[Exercise material]:

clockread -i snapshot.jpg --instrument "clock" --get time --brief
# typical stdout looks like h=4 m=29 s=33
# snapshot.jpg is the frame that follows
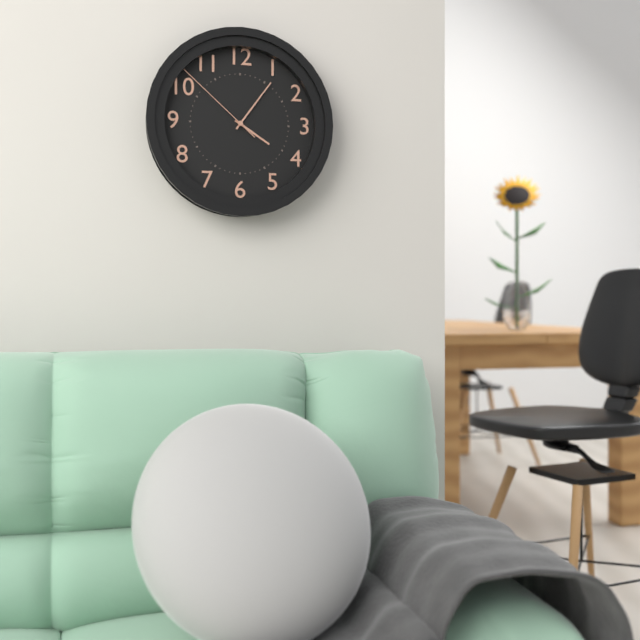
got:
h=4 m=6 s=52
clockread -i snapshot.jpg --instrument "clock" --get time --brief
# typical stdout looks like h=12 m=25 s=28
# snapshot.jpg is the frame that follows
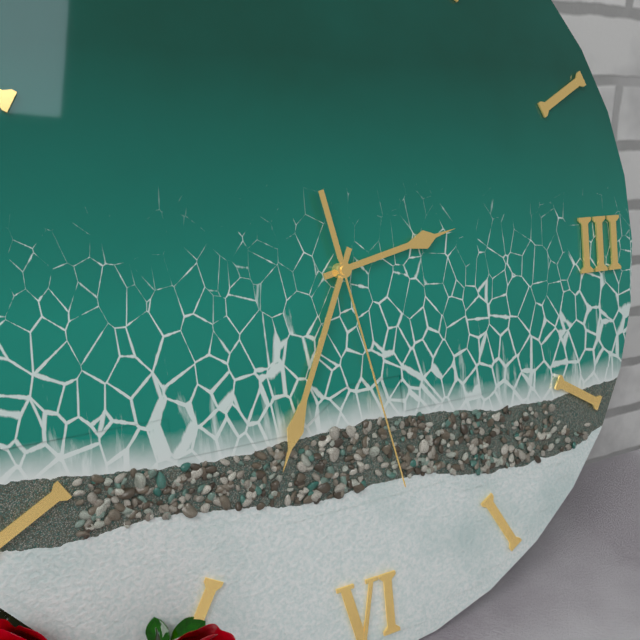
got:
h=2 m=34 s=28
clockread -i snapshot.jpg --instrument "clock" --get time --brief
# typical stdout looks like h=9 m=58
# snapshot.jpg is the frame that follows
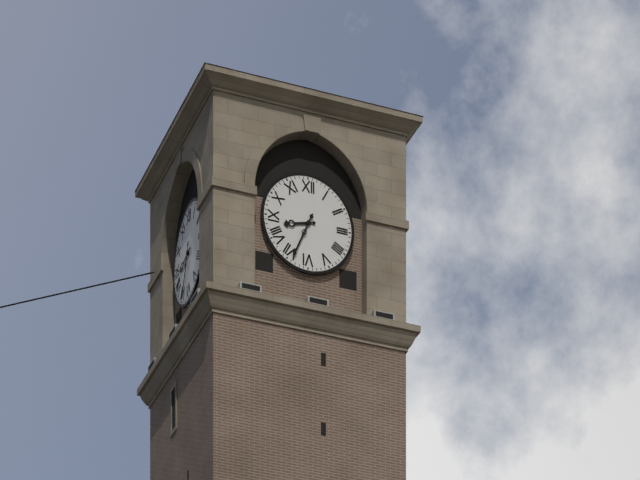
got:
h=8 m=34
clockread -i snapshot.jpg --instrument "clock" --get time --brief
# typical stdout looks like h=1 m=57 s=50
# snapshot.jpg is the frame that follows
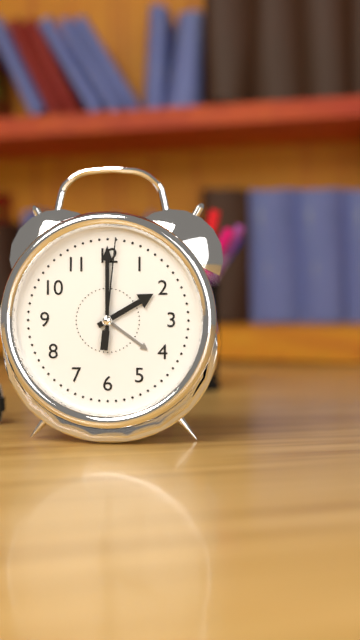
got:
h=2 m=0 s=1
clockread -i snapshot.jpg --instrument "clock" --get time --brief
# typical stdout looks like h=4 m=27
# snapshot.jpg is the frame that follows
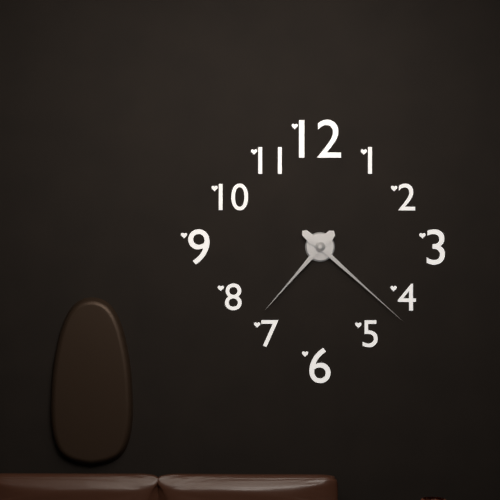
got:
h=7 m=22
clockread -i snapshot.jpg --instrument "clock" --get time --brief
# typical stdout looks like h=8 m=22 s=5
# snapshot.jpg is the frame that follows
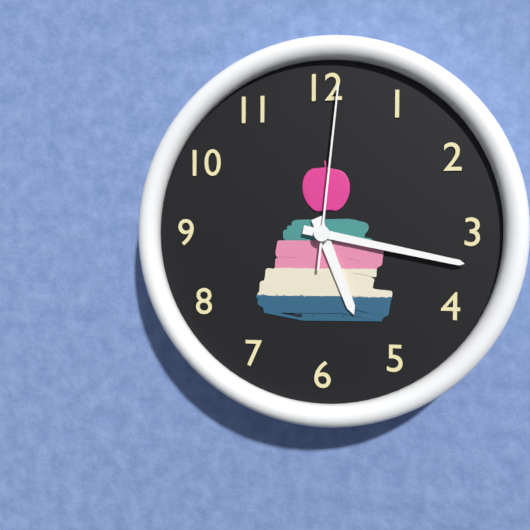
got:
h=5 m=17 s=1
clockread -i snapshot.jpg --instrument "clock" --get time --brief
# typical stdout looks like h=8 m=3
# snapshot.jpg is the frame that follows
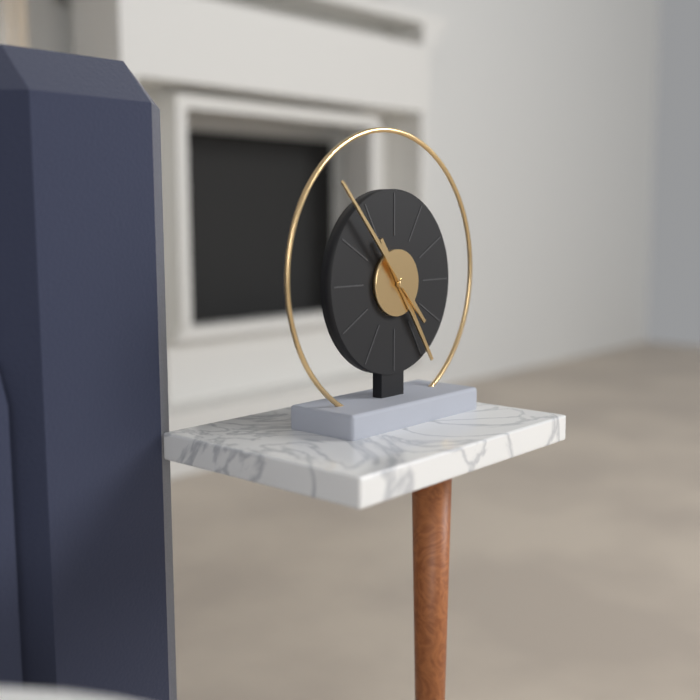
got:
h=4 m=53
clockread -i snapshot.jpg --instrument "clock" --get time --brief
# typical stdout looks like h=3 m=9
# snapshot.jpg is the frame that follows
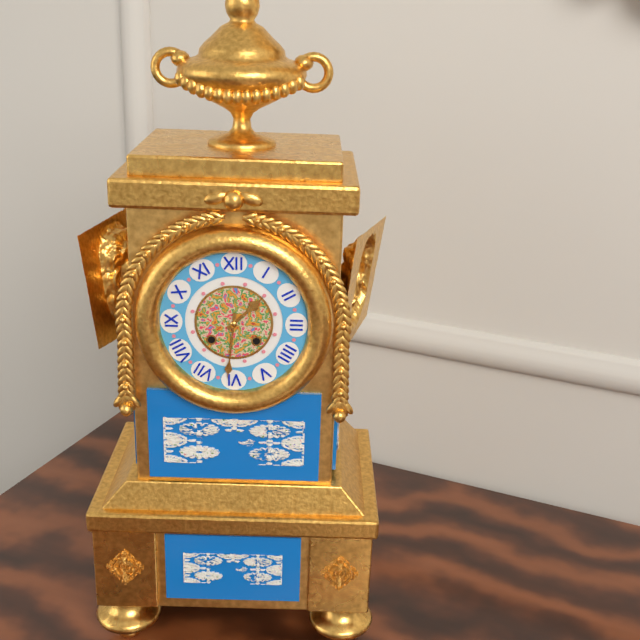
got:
h=1 m=31
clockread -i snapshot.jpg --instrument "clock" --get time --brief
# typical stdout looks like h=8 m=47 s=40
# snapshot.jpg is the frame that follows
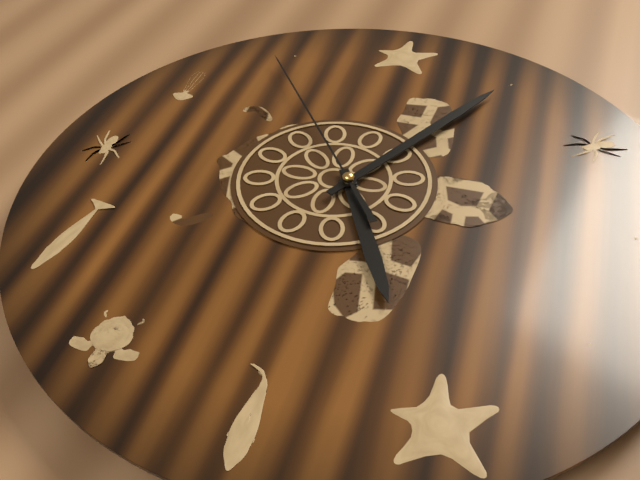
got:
h=5 m=5 s=54
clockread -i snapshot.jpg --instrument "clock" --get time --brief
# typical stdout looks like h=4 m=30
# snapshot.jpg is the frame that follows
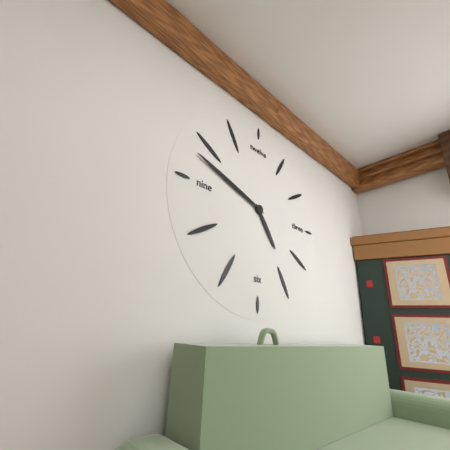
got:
h=4 m=48
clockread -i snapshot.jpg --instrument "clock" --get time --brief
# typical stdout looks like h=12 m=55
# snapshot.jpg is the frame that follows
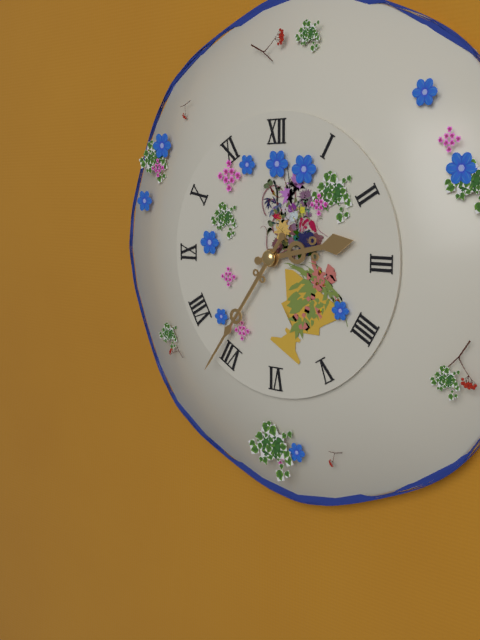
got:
h=2 m=36
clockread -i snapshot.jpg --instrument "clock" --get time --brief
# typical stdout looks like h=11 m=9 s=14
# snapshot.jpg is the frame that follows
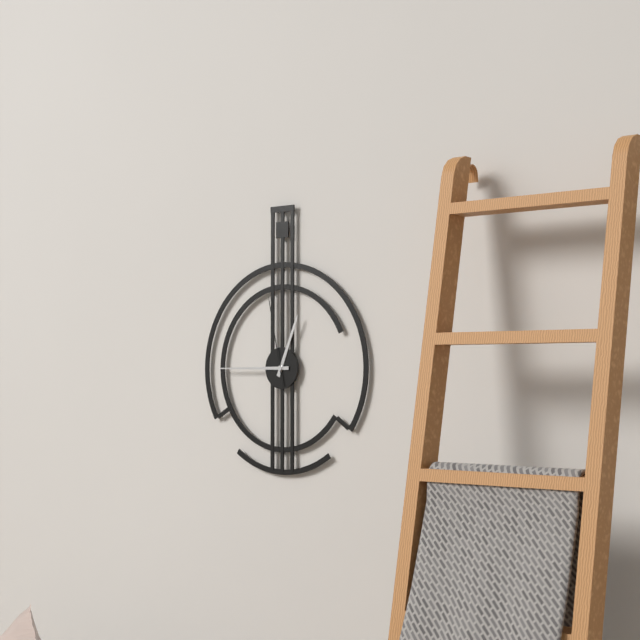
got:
h=12 m=45 s=58
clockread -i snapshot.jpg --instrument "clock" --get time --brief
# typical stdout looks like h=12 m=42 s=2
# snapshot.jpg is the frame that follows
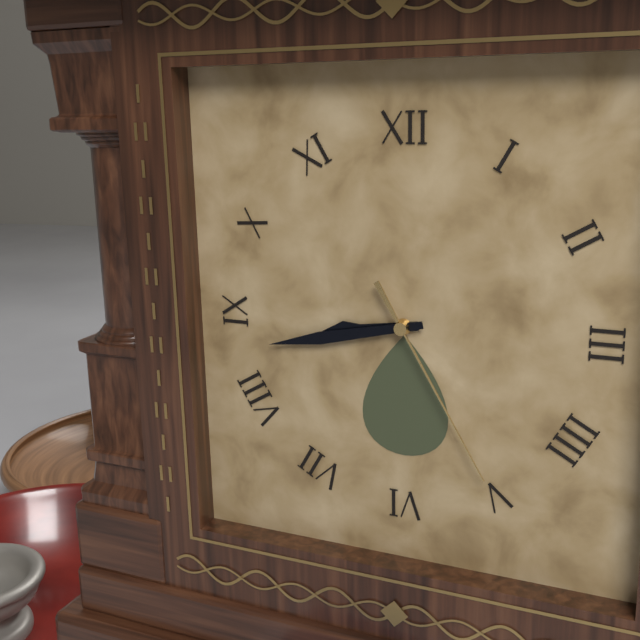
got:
h=8 m=43 s=25
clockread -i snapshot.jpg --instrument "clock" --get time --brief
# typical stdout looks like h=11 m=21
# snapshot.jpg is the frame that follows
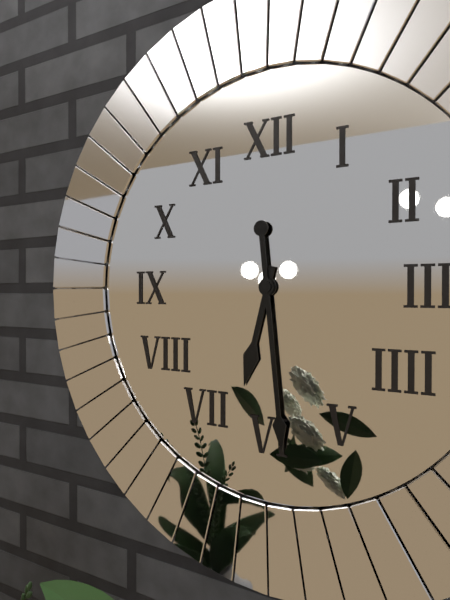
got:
h=6 m=29
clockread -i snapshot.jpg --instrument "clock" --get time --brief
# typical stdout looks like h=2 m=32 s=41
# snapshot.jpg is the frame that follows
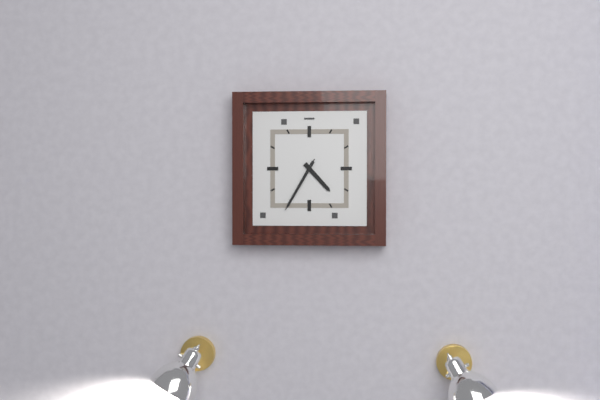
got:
h=4 m=35 s=35
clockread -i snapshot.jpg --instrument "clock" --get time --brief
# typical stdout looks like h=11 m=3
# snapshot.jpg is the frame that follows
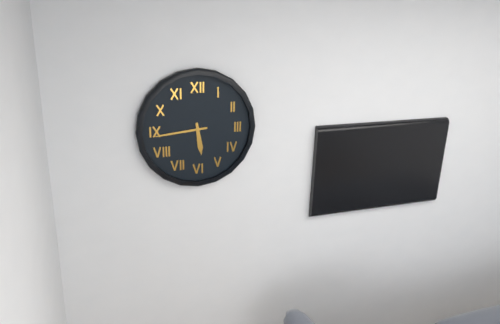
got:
h=5 m=44
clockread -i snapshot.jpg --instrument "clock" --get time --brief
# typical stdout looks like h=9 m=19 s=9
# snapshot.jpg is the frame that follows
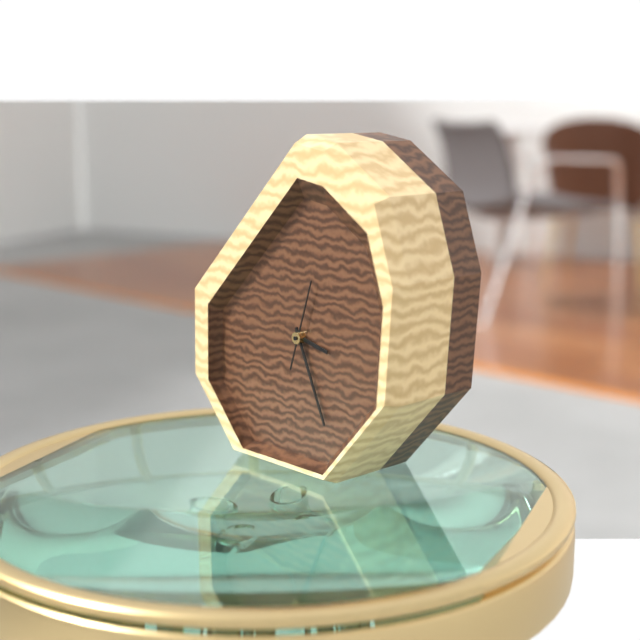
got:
h=3 m=26 s=3
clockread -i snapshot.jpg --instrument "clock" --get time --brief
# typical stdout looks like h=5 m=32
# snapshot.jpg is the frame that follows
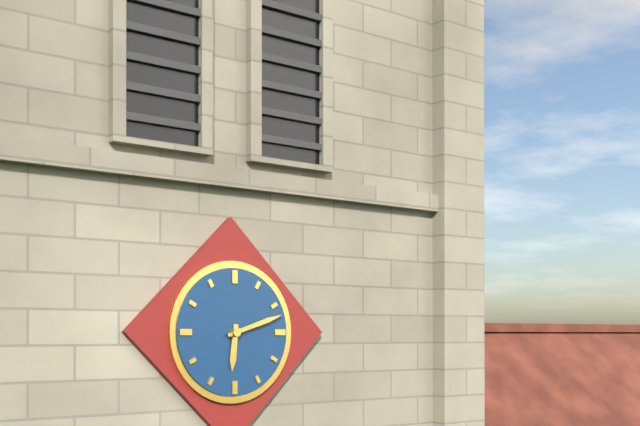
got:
h=6 m=12
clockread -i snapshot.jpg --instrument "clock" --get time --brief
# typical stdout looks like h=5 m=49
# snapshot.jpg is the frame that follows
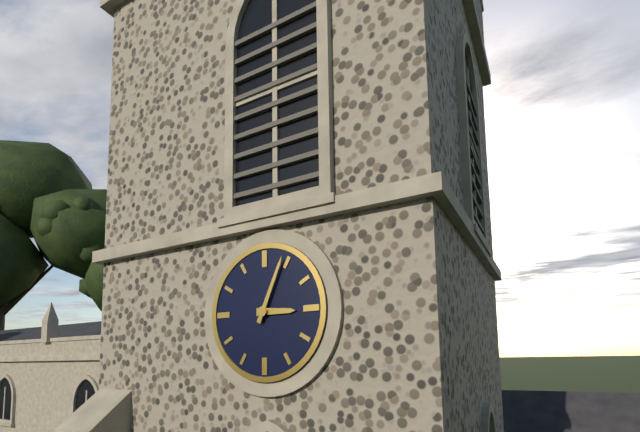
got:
h=3 m=4
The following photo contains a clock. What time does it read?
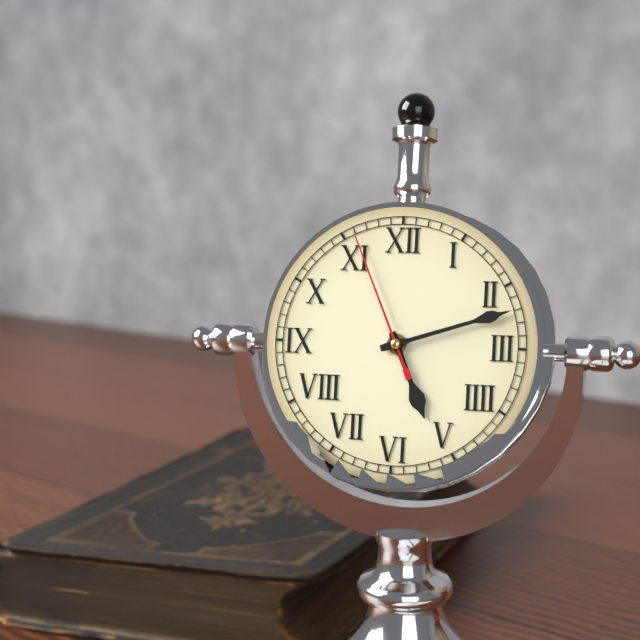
5:12:56
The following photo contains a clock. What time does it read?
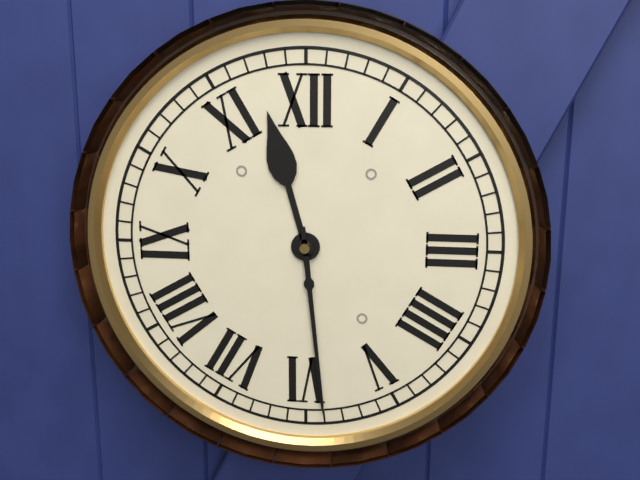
11:29
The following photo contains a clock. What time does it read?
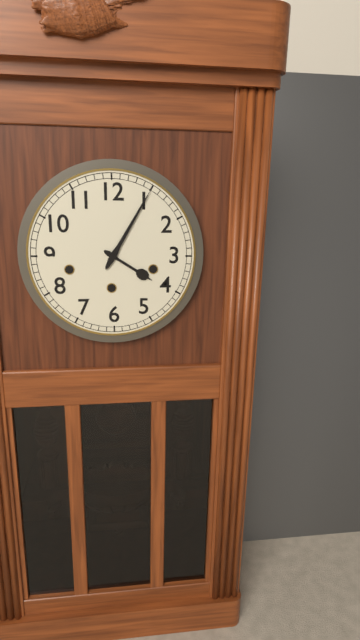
4:05
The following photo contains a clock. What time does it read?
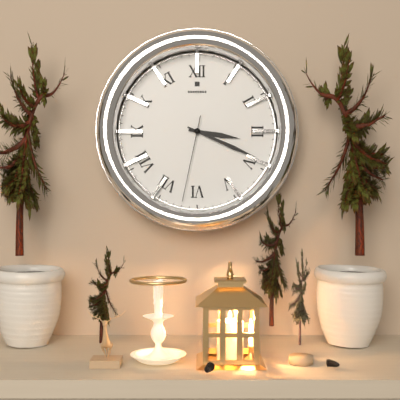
3:19:32
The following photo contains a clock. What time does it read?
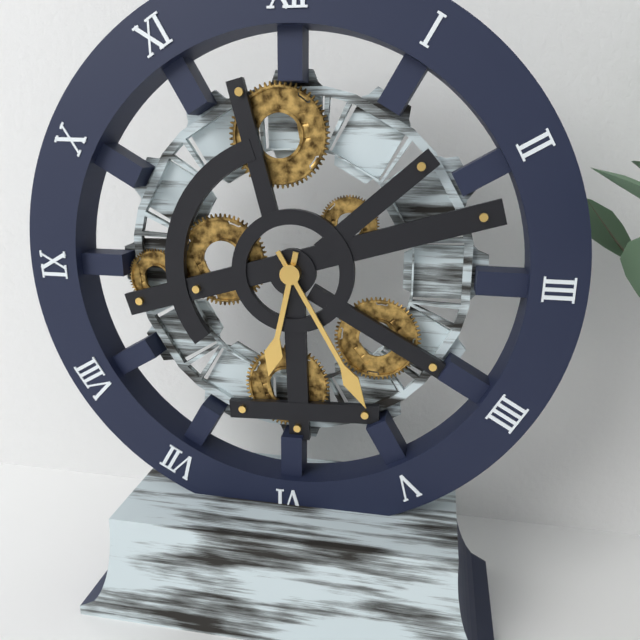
6:25
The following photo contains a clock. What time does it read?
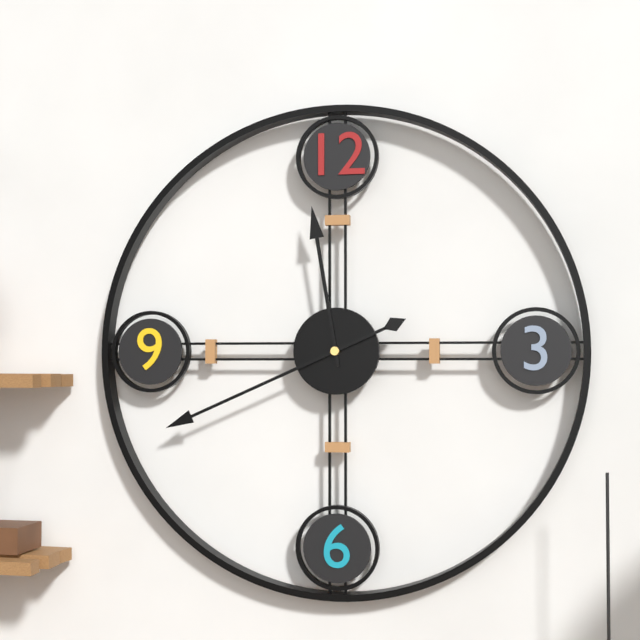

[What to produce]:
Transcribe all of the material above verbatim, leaving out the pictures.

[The answer]:
clockread -i snapshot.jpg --instrument "clock" --get time --brief
# typical stdout looks like h=4 m=29 s=33
# snapshot.jpg is the frame that follows
got:
h=4 m=6 s=52
clockread -i snapshot.jpg --instrument "clock" --get time --brief
# typical stdout looks like h=12 m=25 s=28
# snapshot.jpg is the frame that follows
got:
h=2 m=34 s=28
clockread -i snapshot.jpg --instrument "clock" --get time --brief
# typical stdout looks like h=9 m=58
# snapshot.jpg is the frame that follows
got:
h=8 m=34
clockread -i snapshot.jpg --instrument "clock" --get time --brief
# typical stdout looks like h=1 m=57 s=50
# snapshot.jpg is the frame that follows
got:
h=2 m=0 s=1
clockread -i snapshot.jpg --instrument "clock" --get time --brief
# typical stdout looks like h=4 m=27
# snapshot.jpg is the frame that follows
got:
h=7 m=22
clockread -i snapshot.jpg --instrument "clock" --get time --brief
# typical stdout looks like h=8 m=22 s=5
# snapshot.jpg is the frame that follows
got:
h=5 m=17 s=1
clockread -i snapshot.jpg --instrument "clock" --get time --brief
# typical stdout looks like h=8 m=3
# snapshot.jpg is the frame that follows
got:
h=4 m=53
clockread -i snapshot.jpg --instrument "clock" --get time --brief
# typical stdout looks like h=3 m=9
# snapshot.jpg is the frame that follows
got:
h=1 m=31
clockread -i snapshot.jpg --instrument "clock" --get time --brief
# typical stdout looks like h=8 m=47 s=40
# snapshot.jpg is the frame that follows
got:
h=5 m=5 s=54
clockread -i snapshot.jpg --instrument "clock" --get time --brief
# typical stdout looks like h=4 m=30
# snapshot.jpg is the frame that follows
got:
h=4 m=48
clockread -i snapshot.jpg --instrument "clock" --get time --brief
# typical stdout looks like h=12 m=55
# snapshot.jpg is the frame that follows
got:
h=2 m=36
clockread -i snapshot.jpg --instrument "clock" --get time --brief
# typical stdout looks like h=11 m=9 s=14
# snapshot.jpg is the frame that follows
got:
h=12 m=45 s=58
clockread -i snapshot.jpg --instrument "clock" --get time --brief
# typical stdout looks like h=12 m=42 s=2
# snapshot.jpg is the frame that follows
got:
h=8 m=43 s=25
clockread -i snapshot.jpg --instrument "clock" --get time --brief
# typical stdout looks like h=11 m=21
# snapshot.jpg is the frame that follows
got:
h=6 m=29
clockread -i snapshot.jpg --instrument "clock" --get time --brief
# typical stdout looks like h=2 m=32 s=41
# snapshot.jpg is the frame that follows
got:
h=4 m=35 s=35
clockread -i snapshot.jpg --instrument "clock" --get time --brief
# typical stdout looks like h=11 m=3
# snapshot.jpg is the frame that follows
got:
h=5 m=44
clockread -i snapshot.jpg --instrument "clock" --get time --brief
# typical stdout looks like h=9 m=19 s=9
# snapshot.jpg is the frame that follows
got:
h=3 m=26 s=3
clockread -i snapshot.jpg --instrument "clock" --get time --brief
# typical stdout looks like h=5 m=32
# snapshot.jpg is the frame that follows
got:
h=6 m=12
clockread -i snapshot.jpg --instrument "clock" --get time --brief
# typical stdout looks like h=5 m=49
# snapshot.jpg is the frame that follows
got:
h=3 m=4
The following photo contains a clock. What time does it read?
5:12:56
The following photo contains a clock. What time does it read?
11:29
The following photo contains a clock. What time does it read?
4:05
The following photo contains a clock. What time does it read?
3:19:32
The following photo contains a clock. What time does it read?
6:25
The following photo contains a clock. What time does it read?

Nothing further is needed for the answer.